• _Passage_
□ □ □ □ □ □ □
Jedwabne received its town charter in 1736, though “it had already been settled for at least three hundred years” (30). The town erected a wooden synagogue in 1770. At that time there were 387 Jews living in a town of 450. Just before the outbreak of World War I, “the population of Jedwabne reached its all-time peak, approximating 3,000” (30). The war, as well as the Russian policy of forcing Jews to relocate to new settlements, caused the population to shrink to around 700 in 1916. The Russians suspected Jews of being aligned with the Central Powers.
After World War I most Jews returned to Jedwabne, replenishing the population that had dwindled. By 1931 there were 2,167 people living in Jedwabne and over 60% of them were Jewish. In 1933 there were 144 licensed craftsmen working in the town, “including 36 tailors and 24 shoemakers” (32). Most craftsmen were Jewish, and even those who were too poor to acquire a license still performed trades.
Jews in Jedwabne referred to each other by nicknames, which were based on their local reputations. For instance, Jews from Lomza were named for being “choosy, smug, and somewhat sybaritic in the eyes of their neighbors” (32), while those from Jedwabne were nicknamed based on their supposed habits of being meddlesome “busybodies.”
Generally there were no marked differences between people in Jedwabne, due to it being such a small town. Jews were on good terms with their Polish neighbors. People relied on each other for help, and everyone “was on a first-name basis” (33). Nevertheless, there were instances in which Jews became the victims of antisemitic attacks. In the past, when local gentry gathered to drink, Jewish citizens sometimes became unwitting victims of the landowners’ drunken hostility. During Easter Sunday sermons, priests depicted Jews as “God-killers” (33). To avoid being victimized, Jews provided clergymen with gifts to ensure protection from attacks. Before the arrival of the Germans, Jewish community leader Rabbi Bialostocki had been on “very good terms” (34) with Jedwabne’s Catholic priest. Moreover, “the local police commander was a decent and straightforward fellow who kept order” and protected citizens from troublemakers, “irrespective of their political beliefs or ethnic background” (34). The war, however, changed everything.
□ □ □ □ □ □ □
• _Task requirements_
1) According to the Jedwabne passage, how many licensed craftsmen were working in the town in 1933?
2) Write out the Jedwabne passage word for word, starting at "After World War" and ending at "still performed trades.".
Rely only on the Jedwabne passage.

• _Supplied data_
□ □ □ □ □ □ □
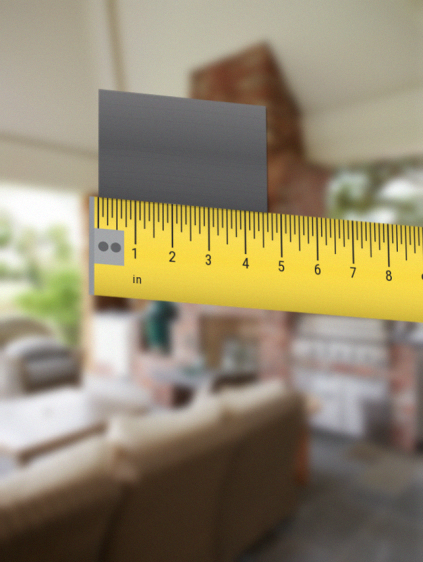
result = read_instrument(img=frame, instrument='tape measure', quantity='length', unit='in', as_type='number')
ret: 4.625 in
□ □ □ □ □ □ □
• _Solution list_
1) 144

2)
After World War I most Jews returned to Jedwabne, replenishing the population that had dwindled. By 1931 there were 2,167 people living in Jedwabne and over 60% of them were Jewish. In 1933 there were 144 licensed craftsmen working in the town, “including 36 tailors and 24 shoemakers” (32). Most craftsmen were Jewish, and even those who were too poor to acquire a license still performed trades.